* [WHAT NEEDS TO BE DONE]:
Copy every line of the records below, keeping each one identical to the original.
=== PROVIDED RECORDS ===
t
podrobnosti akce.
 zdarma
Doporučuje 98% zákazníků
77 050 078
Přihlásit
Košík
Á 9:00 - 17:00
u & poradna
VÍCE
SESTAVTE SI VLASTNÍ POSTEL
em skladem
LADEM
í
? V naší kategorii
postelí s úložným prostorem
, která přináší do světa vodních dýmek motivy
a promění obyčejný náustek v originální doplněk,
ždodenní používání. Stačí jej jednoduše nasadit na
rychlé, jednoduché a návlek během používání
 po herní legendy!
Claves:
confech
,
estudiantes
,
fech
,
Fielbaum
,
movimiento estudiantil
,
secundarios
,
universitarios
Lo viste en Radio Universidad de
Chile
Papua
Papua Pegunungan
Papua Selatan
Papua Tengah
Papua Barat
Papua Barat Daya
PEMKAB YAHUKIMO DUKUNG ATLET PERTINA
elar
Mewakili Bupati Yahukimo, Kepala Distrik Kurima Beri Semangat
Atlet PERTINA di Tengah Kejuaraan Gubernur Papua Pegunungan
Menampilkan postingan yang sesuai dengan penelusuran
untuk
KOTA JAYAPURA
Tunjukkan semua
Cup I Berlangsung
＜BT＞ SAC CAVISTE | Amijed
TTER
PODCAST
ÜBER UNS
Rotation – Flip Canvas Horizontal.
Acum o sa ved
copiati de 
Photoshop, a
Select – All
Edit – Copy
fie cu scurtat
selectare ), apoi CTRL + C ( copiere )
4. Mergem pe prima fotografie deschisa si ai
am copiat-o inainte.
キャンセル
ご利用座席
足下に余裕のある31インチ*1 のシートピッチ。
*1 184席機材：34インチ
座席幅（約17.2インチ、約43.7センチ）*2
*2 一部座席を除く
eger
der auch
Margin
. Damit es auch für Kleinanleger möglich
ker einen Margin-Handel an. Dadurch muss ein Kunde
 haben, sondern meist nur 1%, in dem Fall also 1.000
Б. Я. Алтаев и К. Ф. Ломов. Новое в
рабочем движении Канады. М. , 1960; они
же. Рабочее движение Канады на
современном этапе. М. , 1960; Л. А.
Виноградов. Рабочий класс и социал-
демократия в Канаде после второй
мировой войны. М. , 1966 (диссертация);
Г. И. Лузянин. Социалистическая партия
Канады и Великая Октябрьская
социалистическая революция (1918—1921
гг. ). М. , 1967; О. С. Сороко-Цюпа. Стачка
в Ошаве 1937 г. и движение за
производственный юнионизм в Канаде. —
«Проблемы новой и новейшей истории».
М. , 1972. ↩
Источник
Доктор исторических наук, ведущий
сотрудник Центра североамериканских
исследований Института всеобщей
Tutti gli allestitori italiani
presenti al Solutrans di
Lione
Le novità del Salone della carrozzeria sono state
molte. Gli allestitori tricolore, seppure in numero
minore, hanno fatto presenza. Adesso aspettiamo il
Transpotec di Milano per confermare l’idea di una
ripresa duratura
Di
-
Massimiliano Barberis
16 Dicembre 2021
===
* [EXERCISE RESULT]:
t
podrobnosti akce.
 zdarma
Doporučuje 98% zákazníků
77 050 078
Přihlásit
Košík
Á 9:00 - 17:00
u & poradna
VÍCE
SESTAVTE SI VLASTNÍ POSTEL
em skladem
LADEM
í
? V naší kategorii
postelí s úložným prostorem
, která přináší do světa vodních dýmek motivy
a promění obyčejný náustek v originální doplněk,
ždodenní používání. Stačí jej jednoduše nasadit na
rychlé, jednoduché a návlek během používání
 po herní legendy!
Claves:
confech
,
estudiantes
,
fech
,
Fielbaum
,
movimiento estudiantil
,
secundarios
,
universitarios
Lo viste en Radio Universidad de
Chile
Papua
Papua Pegunungan
Papua Selatan
Papua Tengah
Papua Barat
Papua Barat Daya
PEMKAB YAHUKIMO DUKUNG ATLET PERTINA
elar
Mewakili Bupati Yahukimo, Kepala Distrik Kurima Beri Semangat
Atlet PERTINA di Tengah Kejuaraan Gubernur Papua Pegunungan
Menampilkan postingan yang sesuai dengan penelusuran
untuk
KOTA JAYAPURA
Tunjukkan semua
Cup I Berlangsung
＜BT＞ SAC CAVISTE | Amijed
TTER
PODCAST
ÜBER UNS
Rotation – Flip Canvas Horizontal.
Acum o sa ved
copiati de 
Photoshop, a
Select – All
Edit – Copy
fie cu scurtat
selectare ), apoi CTRL + C ( copiere )
4. Mergem pe prima fotografie deschisa si ai
am copiat-o inainte.
キャンセル
ご利用座席
足下に余裕のある31インチ*1 のシートピッチ。
*1 184席機材：34インチ
座席幅（約17.2インチ、約43.7センチ）*2
*2 一部座席を除く
eger
der auch
Margin
. Damit es auch für Kleinanleger möglich
ker einen Margin-Handel an. Dadurch muss ein Kunde
 haben, sondern meist nur 1%, in dem Fall also 1.000
Б. Я. Алтаев и К. Ф. Ломов. Новое в
рабочем движении Канады. М. , 1960; они
же. Рабочее движение Канады на
современном этапе. М. , 1960; Л. А.
Виноградов. Рабочий класс и социал-
демократия в Канаде после второй
мировой войны. М. , 1966 (диссертация);
Г. И. Лузянин. Социалистическая партия
Канады и Великая Октябрьская
социалистическая революция (1918—1921
гг. ). М. , 1967; О. С. Сороко-Цюпа. Стачка
в Ошаве 1937 г. и движение за
производственный юнионизм в Канаде. —
«Проблемы новой и новейшей истории».
М. , 1972. ↩
Источник
Доктор исторических наук, ведущий
сотрудник Центра североамериканских
исследований Института всеобщей
Tutti gli allestitori italiani
presenti al Solutrans di
Lione
Le novità del Salone della carrozzeria sono state
molte. Gli allestitori tricolore, seppure in numero
minore, hanno fatto presenza. Adesso aspettiamo il
Transpotec di Milano per confermare l’idea di una
ripresa duratura
Di
-
Massimiliano Barberis
16 Dicembre 2021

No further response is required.